Puyó, que se ha ocupado de, en primera instancia, traducir el texto y, en segunda, de adaptarlo, una tarea nada sencilla con Jelinek entre manos. “En realidad, toda traducción tiene algo de adaptación, pero con ella se agudiza bastante. Su prosa está llena de juegos de palabras, frases hechas, polisemias, citas sueltas de textos filosóficos o literarios que conforman un lenguaje muy singular y personal. Por otro lado, el nivel de ironía y humor todavía hace más complejos los significados”. La regista catalana aclara que Jelinek, nada proclive a la melancolía, “apuesta aquí por la ironía y el distanciamiento brechtiano”.
Aunque el universo melancólico erigido por Schubert sobre los poemas de Wilhelm Müller la acaba atrapando, “mal que le pese”. Es una deriva que se debe a que Jelinek se trae a Schubert a sus dominios íntimos: algunos pasajes se mimetizan con experiencias dolientes dentro de su propia familia. La dramaturga austriaca representa al caminante que, al final de su existencia, se despide de su amada (su madre y ella misma) como si fuera su propio padre.
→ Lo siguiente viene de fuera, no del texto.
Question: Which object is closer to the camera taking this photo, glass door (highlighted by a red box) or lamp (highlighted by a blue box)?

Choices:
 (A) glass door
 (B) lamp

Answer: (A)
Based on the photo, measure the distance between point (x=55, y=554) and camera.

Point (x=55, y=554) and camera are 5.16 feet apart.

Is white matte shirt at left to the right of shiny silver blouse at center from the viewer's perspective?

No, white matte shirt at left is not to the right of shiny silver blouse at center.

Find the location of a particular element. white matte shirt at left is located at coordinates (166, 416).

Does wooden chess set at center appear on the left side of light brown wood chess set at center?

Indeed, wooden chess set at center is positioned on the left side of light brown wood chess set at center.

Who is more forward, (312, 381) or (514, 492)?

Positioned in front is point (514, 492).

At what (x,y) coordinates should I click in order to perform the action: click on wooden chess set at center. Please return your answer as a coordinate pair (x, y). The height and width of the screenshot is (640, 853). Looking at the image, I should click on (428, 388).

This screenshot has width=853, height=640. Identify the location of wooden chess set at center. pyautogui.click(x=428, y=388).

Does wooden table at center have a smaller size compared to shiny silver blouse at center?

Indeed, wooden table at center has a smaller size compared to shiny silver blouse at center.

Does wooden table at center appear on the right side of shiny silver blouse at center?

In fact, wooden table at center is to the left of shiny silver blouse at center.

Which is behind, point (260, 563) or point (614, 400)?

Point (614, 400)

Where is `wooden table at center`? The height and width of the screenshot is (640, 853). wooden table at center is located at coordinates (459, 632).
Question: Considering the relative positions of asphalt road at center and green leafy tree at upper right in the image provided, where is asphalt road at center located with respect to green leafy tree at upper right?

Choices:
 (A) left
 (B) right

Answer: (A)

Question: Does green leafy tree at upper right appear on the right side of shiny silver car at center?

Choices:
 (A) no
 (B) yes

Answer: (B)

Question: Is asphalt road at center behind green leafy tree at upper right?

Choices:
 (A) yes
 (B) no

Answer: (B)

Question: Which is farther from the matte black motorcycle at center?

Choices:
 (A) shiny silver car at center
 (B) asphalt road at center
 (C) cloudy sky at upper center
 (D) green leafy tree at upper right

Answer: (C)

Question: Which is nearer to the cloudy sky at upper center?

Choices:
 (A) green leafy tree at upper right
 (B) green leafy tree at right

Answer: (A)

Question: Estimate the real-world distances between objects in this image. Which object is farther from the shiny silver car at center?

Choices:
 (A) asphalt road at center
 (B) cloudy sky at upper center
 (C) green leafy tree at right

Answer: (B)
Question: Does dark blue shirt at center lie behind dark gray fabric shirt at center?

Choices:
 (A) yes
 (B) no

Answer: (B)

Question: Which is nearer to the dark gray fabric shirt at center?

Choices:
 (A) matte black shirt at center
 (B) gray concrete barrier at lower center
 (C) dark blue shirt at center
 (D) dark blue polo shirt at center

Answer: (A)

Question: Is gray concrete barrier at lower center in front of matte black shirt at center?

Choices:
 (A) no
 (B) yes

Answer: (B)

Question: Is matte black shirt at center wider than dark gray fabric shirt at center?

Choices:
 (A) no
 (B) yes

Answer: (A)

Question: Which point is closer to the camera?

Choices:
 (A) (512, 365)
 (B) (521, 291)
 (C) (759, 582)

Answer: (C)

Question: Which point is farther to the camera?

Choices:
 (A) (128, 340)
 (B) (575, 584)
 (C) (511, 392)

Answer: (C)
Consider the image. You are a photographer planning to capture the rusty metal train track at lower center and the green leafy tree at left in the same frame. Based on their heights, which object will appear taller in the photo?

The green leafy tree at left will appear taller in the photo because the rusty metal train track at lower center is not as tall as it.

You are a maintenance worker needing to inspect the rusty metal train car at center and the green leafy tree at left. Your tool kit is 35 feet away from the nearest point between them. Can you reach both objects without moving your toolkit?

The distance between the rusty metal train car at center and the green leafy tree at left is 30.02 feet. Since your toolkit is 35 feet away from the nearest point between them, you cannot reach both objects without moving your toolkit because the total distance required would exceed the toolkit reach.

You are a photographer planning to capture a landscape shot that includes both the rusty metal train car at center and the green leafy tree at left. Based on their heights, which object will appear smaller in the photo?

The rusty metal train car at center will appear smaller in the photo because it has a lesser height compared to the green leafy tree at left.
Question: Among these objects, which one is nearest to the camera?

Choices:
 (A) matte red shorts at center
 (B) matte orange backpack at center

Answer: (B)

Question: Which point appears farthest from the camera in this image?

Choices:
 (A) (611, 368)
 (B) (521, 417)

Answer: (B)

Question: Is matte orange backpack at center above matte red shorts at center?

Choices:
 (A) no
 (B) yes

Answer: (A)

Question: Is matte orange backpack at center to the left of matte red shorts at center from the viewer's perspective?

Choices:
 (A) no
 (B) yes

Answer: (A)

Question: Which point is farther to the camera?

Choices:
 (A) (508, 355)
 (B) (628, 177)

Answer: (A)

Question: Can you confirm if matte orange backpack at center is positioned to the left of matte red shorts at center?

Un aguijonazo biográfico en la médula del dolor y la locura. “Lo abandonaron en un sanatorio con una grave enfermedad mental, una decisión que todavía la persigue”, señala Puyo, poniendo el dedo en la llaga.
El texto está también constantemente veteado por frases y citas ajenas: Heidegger,Goethe, Bataille, Arendt y, por supuesto, Müller. “Jelinek se dice a sí misma que hace textos de ‘segunda y tercera mano’”. Es una materia prima poética y filosófica que enriquece el menú dramatúrgico, estructurado por siete capítulos que opera como cuadros no hilvanados por una progresión dramática aristotélica, con su planteamiento, desarrollo y desenlace. La música la ha compuesto Clara Peya, inspirada en el crepuscular ciclo liederístico de Schubert. Es alumbrada en directo por un piano, un sintetizador y una caja de ritmos, pautando el movimiento del elenco (Laia Alberch, Pepo Blasco, Rosa Cadafalch, Bru Ferri y Encarni Sánchez) sobre una superficie de hielo.
“Por supuesto, no es teatro comercial, es teatro de ideas, pero también de emociones. Jelinek no crea diálogos, ni personajes con caracteres definidos. Considera que son voces, amplificadoras de su lengua. Pero a la vez nos habla de cuestiones absolutamente cercanas, simplemente hay que tener alguna inquietud que vaya más allá de lo que ya ves en televisión, por poner un ejemplo”, concluye Puyó, reivindicativa.